Below are entries. Reproduce exactly the lines between the line holding "url(#building-hatch); stroke: #261101;" and the line holding "0 0 0 0 .09", inclusive, and only those.

________________________________________

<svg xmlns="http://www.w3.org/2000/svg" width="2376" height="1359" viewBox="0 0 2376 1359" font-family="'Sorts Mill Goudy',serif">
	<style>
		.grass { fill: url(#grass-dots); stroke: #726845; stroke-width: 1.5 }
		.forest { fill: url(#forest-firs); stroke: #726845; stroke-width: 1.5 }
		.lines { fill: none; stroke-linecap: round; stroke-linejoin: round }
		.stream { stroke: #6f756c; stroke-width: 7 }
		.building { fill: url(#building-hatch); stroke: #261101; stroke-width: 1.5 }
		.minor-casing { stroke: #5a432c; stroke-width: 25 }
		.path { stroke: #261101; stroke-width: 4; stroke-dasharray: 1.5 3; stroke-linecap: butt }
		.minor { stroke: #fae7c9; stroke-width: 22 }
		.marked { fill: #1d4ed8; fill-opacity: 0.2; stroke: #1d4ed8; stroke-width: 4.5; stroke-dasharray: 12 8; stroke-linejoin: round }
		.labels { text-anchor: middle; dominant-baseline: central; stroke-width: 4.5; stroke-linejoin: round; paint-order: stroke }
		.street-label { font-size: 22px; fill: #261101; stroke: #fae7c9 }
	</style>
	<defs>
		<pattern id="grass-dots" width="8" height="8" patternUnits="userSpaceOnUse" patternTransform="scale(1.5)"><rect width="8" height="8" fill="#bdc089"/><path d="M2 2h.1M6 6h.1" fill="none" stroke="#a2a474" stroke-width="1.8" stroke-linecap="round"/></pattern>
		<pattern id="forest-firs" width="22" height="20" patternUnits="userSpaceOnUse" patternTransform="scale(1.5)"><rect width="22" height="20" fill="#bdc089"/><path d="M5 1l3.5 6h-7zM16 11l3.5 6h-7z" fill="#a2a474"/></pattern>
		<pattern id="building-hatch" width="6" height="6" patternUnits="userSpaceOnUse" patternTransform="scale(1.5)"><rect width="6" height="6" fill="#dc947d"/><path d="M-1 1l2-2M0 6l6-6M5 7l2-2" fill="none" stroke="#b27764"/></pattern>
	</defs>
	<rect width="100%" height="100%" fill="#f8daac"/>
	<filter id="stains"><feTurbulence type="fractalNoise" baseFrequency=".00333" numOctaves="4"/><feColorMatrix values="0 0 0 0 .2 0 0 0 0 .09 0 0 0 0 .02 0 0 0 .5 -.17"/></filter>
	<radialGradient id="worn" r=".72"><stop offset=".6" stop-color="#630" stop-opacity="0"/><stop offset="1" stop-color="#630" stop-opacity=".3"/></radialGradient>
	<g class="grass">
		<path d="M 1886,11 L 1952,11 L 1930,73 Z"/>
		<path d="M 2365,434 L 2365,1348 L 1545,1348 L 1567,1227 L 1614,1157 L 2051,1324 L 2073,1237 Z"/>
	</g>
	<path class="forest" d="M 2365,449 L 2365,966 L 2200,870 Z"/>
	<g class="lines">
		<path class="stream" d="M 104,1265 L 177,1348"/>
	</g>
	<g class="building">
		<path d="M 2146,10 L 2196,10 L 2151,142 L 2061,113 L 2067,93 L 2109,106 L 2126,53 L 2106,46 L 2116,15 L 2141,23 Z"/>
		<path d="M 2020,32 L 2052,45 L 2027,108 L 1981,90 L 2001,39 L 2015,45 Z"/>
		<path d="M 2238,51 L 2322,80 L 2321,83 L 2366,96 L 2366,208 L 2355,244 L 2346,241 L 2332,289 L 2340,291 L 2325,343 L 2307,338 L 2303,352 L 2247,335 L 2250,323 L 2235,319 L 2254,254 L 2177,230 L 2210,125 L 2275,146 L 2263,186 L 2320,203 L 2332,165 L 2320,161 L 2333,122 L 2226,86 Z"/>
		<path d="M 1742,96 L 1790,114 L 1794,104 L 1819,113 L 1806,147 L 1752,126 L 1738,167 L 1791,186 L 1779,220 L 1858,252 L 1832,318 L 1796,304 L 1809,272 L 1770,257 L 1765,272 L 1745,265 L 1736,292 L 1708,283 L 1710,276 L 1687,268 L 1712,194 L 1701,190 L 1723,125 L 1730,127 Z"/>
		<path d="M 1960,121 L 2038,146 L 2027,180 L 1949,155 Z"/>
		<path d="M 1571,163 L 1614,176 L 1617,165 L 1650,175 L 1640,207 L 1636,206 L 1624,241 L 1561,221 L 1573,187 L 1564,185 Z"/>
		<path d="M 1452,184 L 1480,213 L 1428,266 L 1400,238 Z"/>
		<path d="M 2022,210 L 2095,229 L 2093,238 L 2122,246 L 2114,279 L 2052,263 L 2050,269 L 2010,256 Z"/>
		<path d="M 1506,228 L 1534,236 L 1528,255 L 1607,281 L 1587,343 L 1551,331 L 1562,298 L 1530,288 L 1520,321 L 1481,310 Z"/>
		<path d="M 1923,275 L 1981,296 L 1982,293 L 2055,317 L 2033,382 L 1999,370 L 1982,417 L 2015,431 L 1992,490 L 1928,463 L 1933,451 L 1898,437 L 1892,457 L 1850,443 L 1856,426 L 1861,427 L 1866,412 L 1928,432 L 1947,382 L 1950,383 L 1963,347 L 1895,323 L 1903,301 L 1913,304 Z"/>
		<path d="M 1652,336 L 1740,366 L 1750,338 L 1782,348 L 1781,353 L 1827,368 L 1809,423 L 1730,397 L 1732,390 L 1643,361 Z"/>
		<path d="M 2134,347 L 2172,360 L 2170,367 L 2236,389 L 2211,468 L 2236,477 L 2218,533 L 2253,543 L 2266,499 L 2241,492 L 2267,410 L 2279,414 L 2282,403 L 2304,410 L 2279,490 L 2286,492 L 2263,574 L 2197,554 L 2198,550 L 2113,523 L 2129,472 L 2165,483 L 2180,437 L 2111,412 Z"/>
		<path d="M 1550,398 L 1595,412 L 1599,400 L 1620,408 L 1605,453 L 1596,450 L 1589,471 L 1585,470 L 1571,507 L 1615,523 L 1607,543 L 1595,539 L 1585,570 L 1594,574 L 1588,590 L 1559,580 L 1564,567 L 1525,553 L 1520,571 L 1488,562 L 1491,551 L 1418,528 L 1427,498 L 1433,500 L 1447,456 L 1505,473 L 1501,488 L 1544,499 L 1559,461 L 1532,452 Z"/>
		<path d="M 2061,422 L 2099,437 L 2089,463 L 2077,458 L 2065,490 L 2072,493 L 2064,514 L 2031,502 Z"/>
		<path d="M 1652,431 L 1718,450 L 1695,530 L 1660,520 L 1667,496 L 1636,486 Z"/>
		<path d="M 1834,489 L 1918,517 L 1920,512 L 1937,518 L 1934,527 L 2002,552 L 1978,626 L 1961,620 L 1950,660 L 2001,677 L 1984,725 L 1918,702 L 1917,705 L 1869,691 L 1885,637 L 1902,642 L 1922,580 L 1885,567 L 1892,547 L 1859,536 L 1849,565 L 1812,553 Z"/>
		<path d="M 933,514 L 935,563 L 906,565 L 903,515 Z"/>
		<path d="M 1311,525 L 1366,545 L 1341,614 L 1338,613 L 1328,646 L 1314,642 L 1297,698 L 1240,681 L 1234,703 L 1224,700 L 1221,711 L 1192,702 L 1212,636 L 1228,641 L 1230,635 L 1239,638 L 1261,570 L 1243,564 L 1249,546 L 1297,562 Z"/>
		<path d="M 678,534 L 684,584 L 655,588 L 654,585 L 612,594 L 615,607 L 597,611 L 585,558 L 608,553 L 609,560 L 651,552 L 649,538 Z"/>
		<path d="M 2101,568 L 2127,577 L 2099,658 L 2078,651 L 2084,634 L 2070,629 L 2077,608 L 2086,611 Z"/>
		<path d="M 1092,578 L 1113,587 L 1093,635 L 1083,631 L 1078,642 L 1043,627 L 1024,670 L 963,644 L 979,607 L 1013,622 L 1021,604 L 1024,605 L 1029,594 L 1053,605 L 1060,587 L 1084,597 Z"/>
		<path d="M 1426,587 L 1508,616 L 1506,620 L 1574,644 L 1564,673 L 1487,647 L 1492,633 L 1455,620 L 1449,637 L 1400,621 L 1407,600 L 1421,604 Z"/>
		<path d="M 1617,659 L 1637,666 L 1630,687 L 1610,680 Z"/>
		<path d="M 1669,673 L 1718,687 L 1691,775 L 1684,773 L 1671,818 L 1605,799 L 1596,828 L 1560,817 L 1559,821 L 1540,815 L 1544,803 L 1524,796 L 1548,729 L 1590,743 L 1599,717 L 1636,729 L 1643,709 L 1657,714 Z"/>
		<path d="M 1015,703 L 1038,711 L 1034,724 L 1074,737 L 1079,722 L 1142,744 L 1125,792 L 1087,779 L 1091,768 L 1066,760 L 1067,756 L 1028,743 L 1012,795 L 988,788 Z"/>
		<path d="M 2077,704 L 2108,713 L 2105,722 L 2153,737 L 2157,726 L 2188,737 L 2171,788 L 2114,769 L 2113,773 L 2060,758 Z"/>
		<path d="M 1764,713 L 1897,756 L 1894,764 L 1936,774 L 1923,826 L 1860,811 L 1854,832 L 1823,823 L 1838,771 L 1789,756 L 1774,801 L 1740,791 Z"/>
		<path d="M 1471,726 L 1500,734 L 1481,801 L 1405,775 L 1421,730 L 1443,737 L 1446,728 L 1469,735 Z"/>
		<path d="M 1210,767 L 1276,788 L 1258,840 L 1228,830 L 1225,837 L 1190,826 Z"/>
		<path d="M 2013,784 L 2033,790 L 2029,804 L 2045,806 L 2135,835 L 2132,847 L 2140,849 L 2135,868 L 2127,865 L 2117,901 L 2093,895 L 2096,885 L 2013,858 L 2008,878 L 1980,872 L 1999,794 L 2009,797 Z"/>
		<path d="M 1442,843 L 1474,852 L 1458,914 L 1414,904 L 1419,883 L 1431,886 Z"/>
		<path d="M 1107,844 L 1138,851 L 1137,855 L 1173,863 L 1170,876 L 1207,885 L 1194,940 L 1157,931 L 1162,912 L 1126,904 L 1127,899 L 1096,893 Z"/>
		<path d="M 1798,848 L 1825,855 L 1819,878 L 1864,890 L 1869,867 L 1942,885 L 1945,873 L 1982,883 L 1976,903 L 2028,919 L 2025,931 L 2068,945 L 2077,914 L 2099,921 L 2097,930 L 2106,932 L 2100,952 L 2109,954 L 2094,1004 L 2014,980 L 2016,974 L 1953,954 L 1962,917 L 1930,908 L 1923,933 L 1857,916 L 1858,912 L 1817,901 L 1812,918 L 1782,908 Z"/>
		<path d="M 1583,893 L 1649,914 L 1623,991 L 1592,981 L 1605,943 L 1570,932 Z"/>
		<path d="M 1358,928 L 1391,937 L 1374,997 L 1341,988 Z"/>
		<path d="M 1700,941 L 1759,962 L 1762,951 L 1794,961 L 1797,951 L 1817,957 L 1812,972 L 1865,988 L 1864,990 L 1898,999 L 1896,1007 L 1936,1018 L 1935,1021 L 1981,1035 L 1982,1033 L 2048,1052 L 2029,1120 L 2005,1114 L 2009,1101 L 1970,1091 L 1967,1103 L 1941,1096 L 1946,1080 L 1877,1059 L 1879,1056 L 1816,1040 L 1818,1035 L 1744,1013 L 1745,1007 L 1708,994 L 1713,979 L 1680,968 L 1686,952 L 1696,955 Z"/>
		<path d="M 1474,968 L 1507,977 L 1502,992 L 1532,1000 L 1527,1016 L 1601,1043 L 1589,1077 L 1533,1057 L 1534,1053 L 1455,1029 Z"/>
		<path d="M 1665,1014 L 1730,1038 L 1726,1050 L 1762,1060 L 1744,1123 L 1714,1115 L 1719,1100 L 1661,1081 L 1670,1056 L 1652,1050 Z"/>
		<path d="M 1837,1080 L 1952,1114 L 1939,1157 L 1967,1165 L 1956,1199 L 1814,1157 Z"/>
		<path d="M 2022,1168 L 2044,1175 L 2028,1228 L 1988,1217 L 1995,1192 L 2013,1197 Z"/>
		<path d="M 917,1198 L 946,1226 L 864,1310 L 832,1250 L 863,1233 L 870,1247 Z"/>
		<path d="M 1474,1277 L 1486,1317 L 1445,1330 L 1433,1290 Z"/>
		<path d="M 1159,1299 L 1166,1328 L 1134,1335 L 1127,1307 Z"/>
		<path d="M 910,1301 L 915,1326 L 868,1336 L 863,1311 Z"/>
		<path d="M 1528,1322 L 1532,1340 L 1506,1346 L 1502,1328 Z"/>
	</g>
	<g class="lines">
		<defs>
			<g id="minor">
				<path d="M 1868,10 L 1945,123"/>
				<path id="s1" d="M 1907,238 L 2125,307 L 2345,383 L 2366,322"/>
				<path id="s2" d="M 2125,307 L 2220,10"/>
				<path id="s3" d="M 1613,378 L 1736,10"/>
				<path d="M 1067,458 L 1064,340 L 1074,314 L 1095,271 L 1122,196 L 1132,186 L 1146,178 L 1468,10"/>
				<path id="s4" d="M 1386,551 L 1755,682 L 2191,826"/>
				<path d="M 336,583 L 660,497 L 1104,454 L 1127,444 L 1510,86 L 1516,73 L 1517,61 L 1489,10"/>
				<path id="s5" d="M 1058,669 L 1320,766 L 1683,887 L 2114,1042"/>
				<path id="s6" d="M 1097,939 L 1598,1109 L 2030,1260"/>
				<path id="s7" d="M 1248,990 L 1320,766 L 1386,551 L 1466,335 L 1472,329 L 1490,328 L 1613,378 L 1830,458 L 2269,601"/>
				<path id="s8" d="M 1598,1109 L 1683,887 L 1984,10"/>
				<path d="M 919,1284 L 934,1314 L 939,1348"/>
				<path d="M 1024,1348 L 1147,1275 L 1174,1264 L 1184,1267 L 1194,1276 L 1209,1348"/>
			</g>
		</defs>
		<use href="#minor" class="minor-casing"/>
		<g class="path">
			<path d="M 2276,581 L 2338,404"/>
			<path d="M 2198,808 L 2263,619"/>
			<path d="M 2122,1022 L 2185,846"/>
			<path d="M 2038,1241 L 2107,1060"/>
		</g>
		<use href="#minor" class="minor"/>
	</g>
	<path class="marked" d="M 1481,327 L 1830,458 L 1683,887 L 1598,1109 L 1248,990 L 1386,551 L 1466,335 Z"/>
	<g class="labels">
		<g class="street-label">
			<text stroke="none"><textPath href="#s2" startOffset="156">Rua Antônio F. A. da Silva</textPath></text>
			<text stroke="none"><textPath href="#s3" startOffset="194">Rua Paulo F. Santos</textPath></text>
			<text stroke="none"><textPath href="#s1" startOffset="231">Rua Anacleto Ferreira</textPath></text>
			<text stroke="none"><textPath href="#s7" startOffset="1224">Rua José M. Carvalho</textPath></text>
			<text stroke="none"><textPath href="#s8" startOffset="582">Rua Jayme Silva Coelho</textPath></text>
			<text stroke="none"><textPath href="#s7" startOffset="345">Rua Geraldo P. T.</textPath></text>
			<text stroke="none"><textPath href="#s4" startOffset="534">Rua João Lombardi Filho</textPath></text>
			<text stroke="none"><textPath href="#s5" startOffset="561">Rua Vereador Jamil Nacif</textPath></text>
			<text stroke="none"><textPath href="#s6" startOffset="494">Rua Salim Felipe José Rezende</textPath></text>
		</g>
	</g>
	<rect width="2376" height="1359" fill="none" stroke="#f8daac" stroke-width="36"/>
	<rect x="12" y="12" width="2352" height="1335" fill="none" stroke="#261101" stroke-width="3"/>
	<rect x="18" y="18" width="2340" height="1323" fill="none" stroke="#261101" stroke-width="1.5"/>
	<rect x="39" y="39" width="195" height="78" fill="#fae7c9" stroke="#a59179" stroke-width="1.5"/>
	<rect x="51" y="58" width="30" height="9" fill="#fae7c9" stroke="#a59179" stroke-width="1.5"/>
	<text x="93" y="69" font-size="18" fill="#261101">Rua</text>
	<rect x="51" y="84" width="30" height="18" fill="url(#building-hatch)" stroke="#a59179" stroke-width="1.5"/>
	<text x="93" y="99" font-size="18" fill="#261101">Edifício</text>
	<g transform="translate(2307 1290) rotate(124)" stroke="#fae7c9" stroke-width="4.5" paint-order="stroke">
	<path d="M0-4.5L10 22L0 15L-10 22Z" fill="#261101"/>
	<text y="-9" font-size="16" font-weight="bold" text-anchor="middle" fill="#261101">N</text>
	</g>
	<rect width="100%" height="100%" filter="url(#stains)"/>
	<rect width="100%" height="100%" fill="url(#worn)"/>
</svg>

________________________________________

Solution below
		.building { fill: url(#building-hatch); stroke: #261101; stroke-width: 1.5 }
		.minor-casing { stroke: #5a432c; stroke-width: 25 }
		.path { stroke: #261101; stroke-width: 4; stroke-dasharray: 1.5 3; stroke-linecap: butt }
		.minor { stroke: #fae7c9; stroke-width: 22 }
		.marked { fill: #1d4ed8; fill-opacity: 0.2; stroke: #1d4ed8; stroke-width: 4.5; stroke-dasharray: 12 8; stroke-linejoin: round }
		.labels { text-anchor: middle; dominant-baseline: central; stroke-width: 4.5; stroke-linejoin: round; paint-order: stroke }
		.street-label { font-size: 22px; fill: #261101; stroke: #fae7c9 }
	</style>
	<defs>
		<pattern id="grass-dots" width="8" height="8" patternUnits="userSpaceOnUse" patternTransform="scale(1.5)"><rect width="8" height="8" fill="#bdc089"/><path d="M2 2h.1M6 6h.1" fill="none" stroke="#a2a474" stroke-width="1.8" stroke-linecap="round"/></pattern>
		<pattern id="forest-firs" width="22" height="20" patternUnits="userSpaceOnUse" patternTransform="scale(1.5)"><rect width="22" height="20" fill="#bdc089"/><path d="M5 1l3.5 6h-7zM16 11l3.5 6h-7z" fill="#a2a474"/></pattern>
		<pattern id="building-hatch" width="6" height="6" patternUnits="userSpaceOnUse" patternTransform="scale(1.5)"><rect width="6" height="6" fill="#dc947d"/><path d="M-1 1l2-2M0 6l6-6M5 7l2-2" fill="none" stroke="#b27764"/></pattern>
	</defs>
	<rect width="100%" height="100%" fill="#f8daac"/>
	<filter id="stains"><feTurbulence type="fractalNoise" baseFrequency=".00333" numOctaves="4"/><feColorMatrix values="0 0 0 0 .2 0 0 0 0 .09 0 0 0 0 .02 0 0 0 .5 -.17"/></filter>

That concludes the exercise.